China’s Big Four banks reported stronger earnings for the first quarter of 2026, posting a combined net profit of about 305 billion yuan (US$44.6 billion) [1].
Net interest income rose more than 7% across all four lenders, marking a significant boost from earlier periods [1]. The banks benefited from strong loan growth to infrastructure and policy-backed sectors, which helped lift profits during the quarter [1]. Judy Zhang at Citi said the results reflected "resilient loan growth driven by government-related loans" [1].

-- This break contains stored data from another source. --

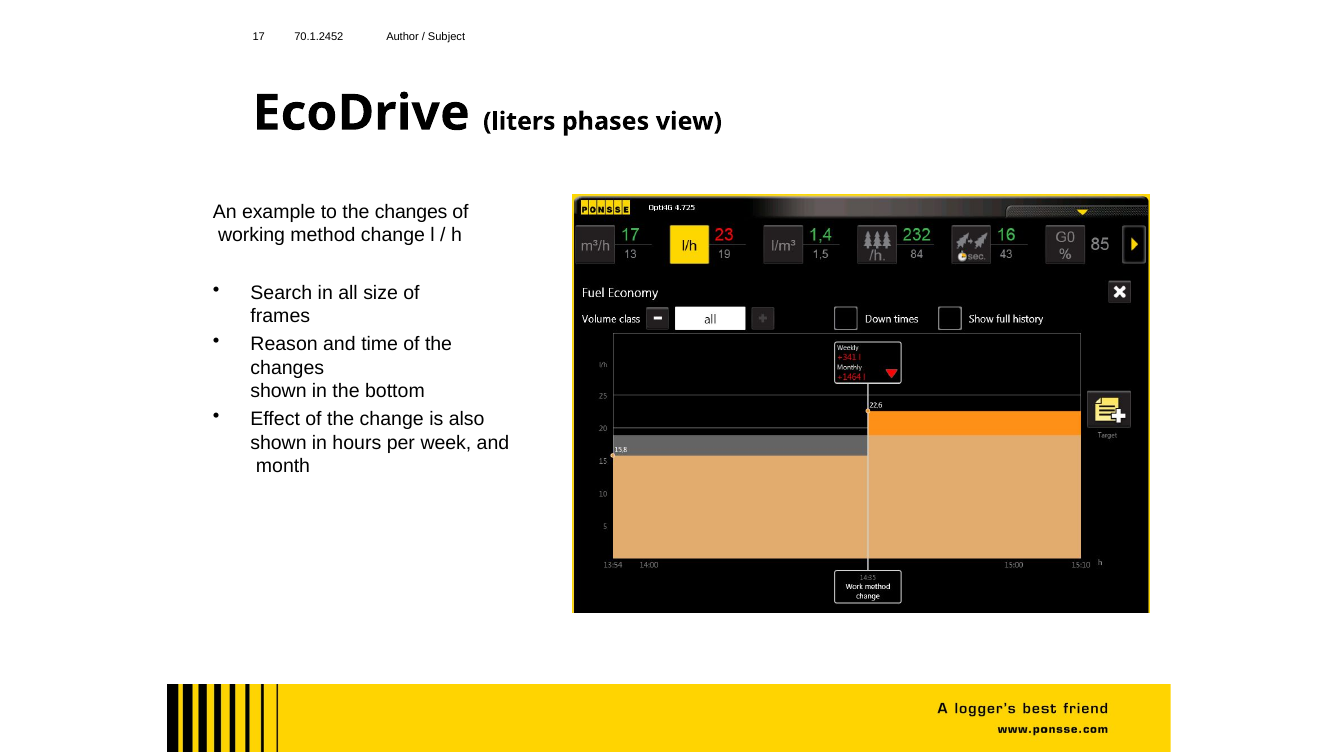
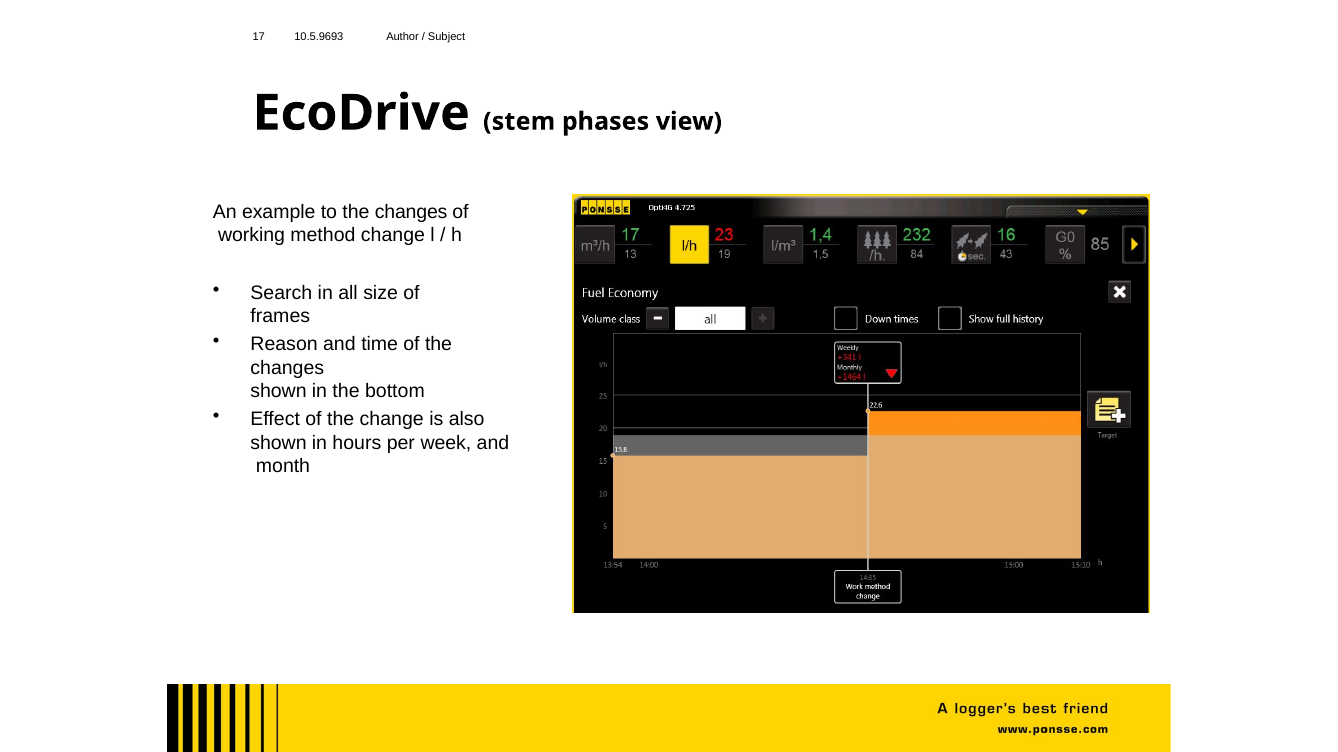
70.1.2452: 70.1.2452 -> 10.5.9693
liters: liters -> stem
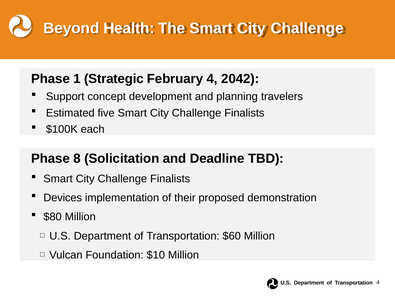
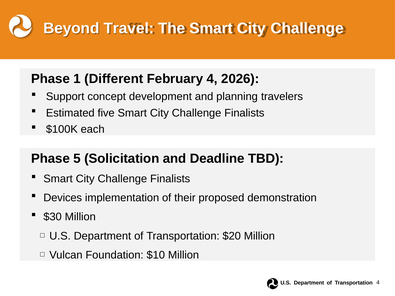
Health: Health -> Travel
Strategic: Strategic -> Different
2042: 2042 -> 2026
8: 8 -> 5
$80: $80 -> $30
$60: $60 -> $20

Net interest margins showed early signs of stabilisation after a prolonged decline, with some lenders reporting slight sequential improvements [1]. Large state-owned banks outperformed peers due to their stronger exposure to corporate and government lending. Easing margin pressure and lower funding costs also supported a recovery in interest income for these institutions [1].
On average, the banks earned roughly 3.4 billion yuan a day in combined net profit in Q1 2026 [1].
The banks credited government policy support and targeted lending to drive credit expansion, contributing to the stronger financial performance. The results indicate improving conditions in China’s banking sector amid ongoing efforts to support infrastructure and priority industries.
The four lenders will release detailed financial reports later this month, providing more clarity on individual bank performance and outlook for the rest of 2026 [1].